--- EXERCISE ---
Rewrite the lines of these records, replacing "common name" with "vernacular name" wherever it occurs and changing nothing else. Leave out the pictures.

--- DATA EXTRACT ---
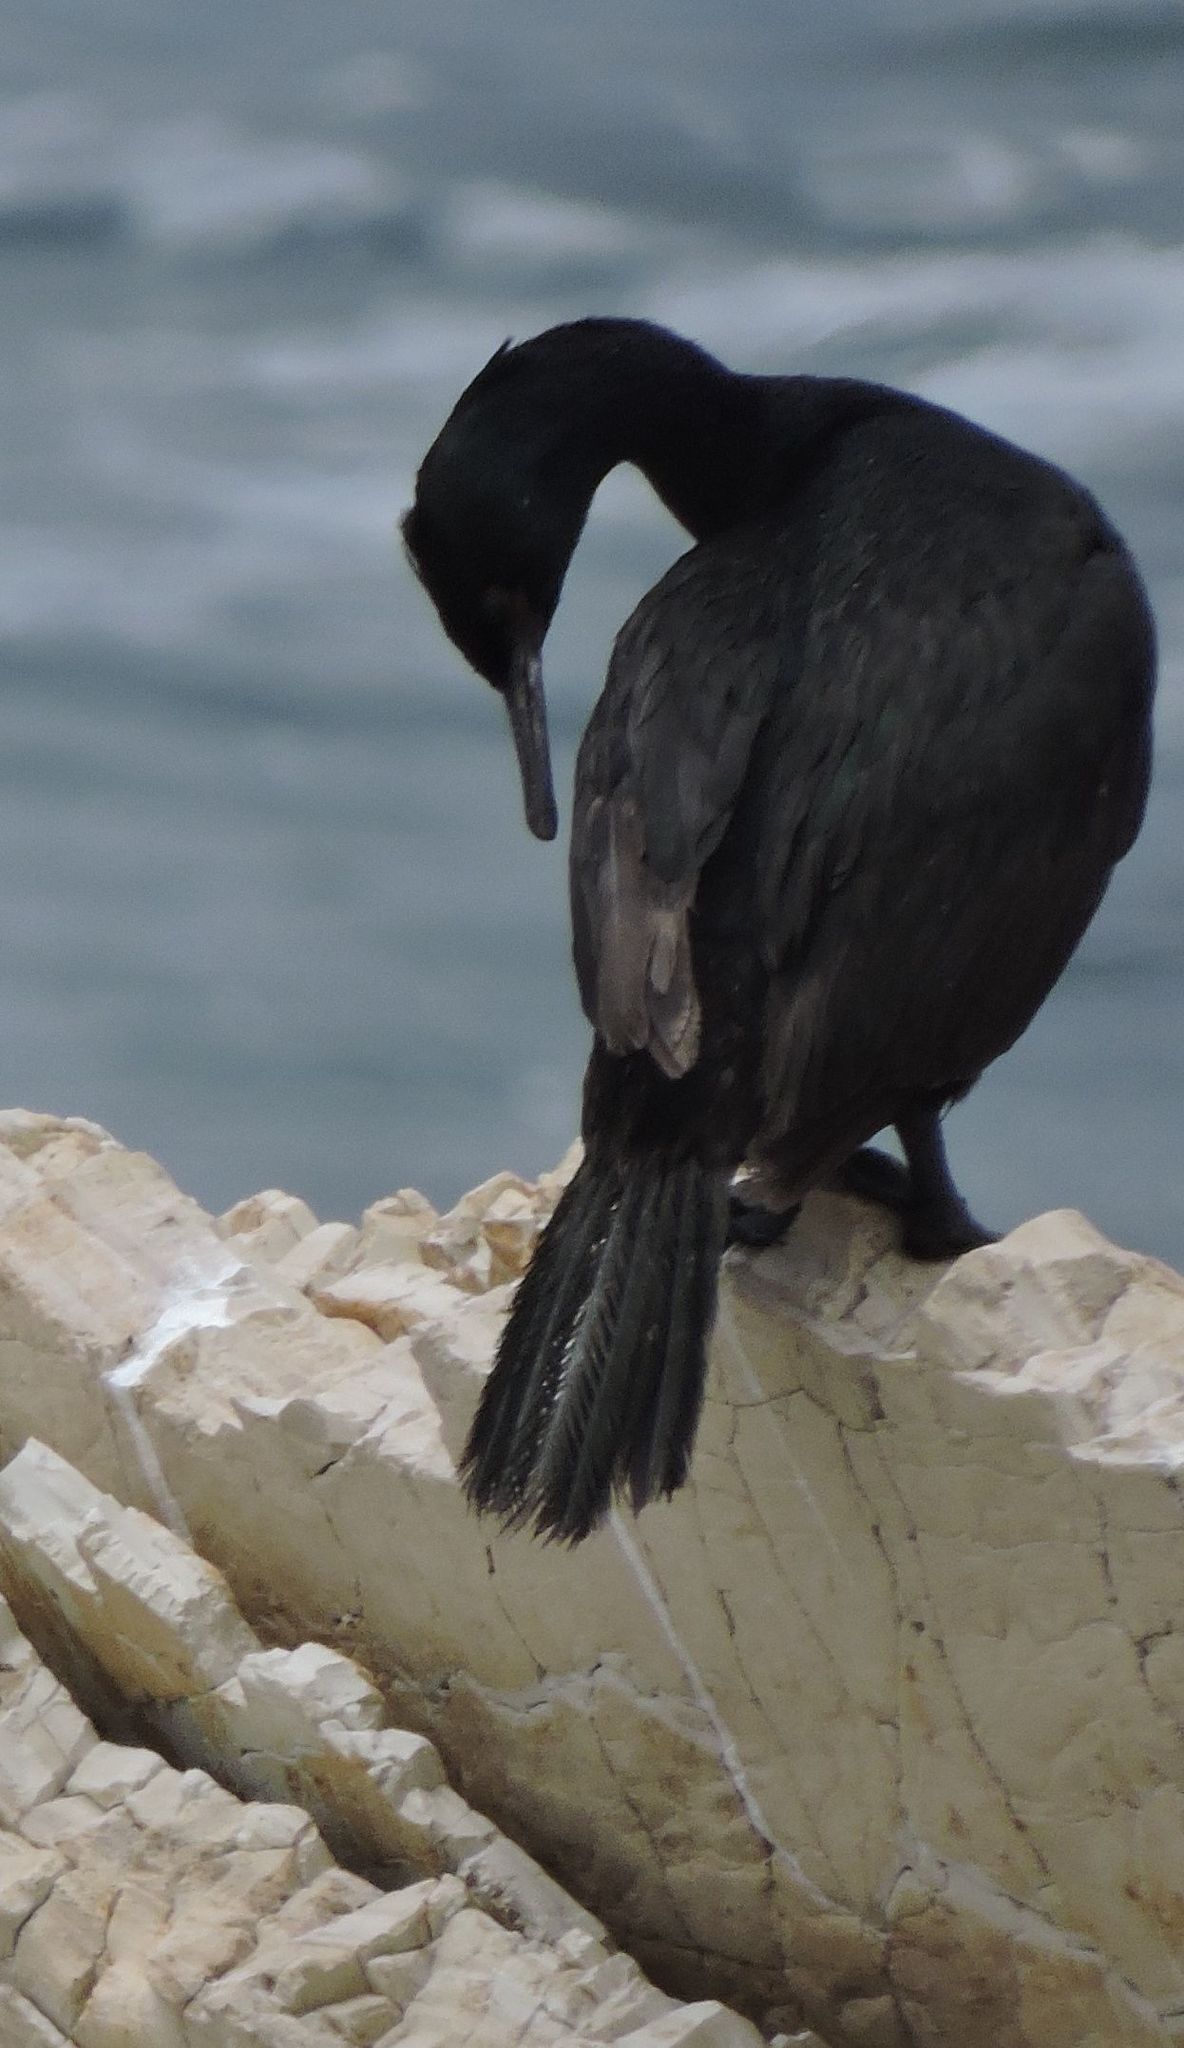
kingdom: Animalia
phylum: Chordata
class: Aves
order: Suliformes
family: Phalacrocoracidae
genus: Phalacrocorax
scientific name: Phalacrocorax pelagicus
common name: Pelagic cormorant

--- FULL OUTPUT ---
kingdom: Animalia
phylum: Chordata
class: Aves
order: Suliformes
family: Phalacrocoracidae
genus: Phalacrocorax
scientific name: Phalacrocorax pelagicus
vernacular name: Pelagic cormorant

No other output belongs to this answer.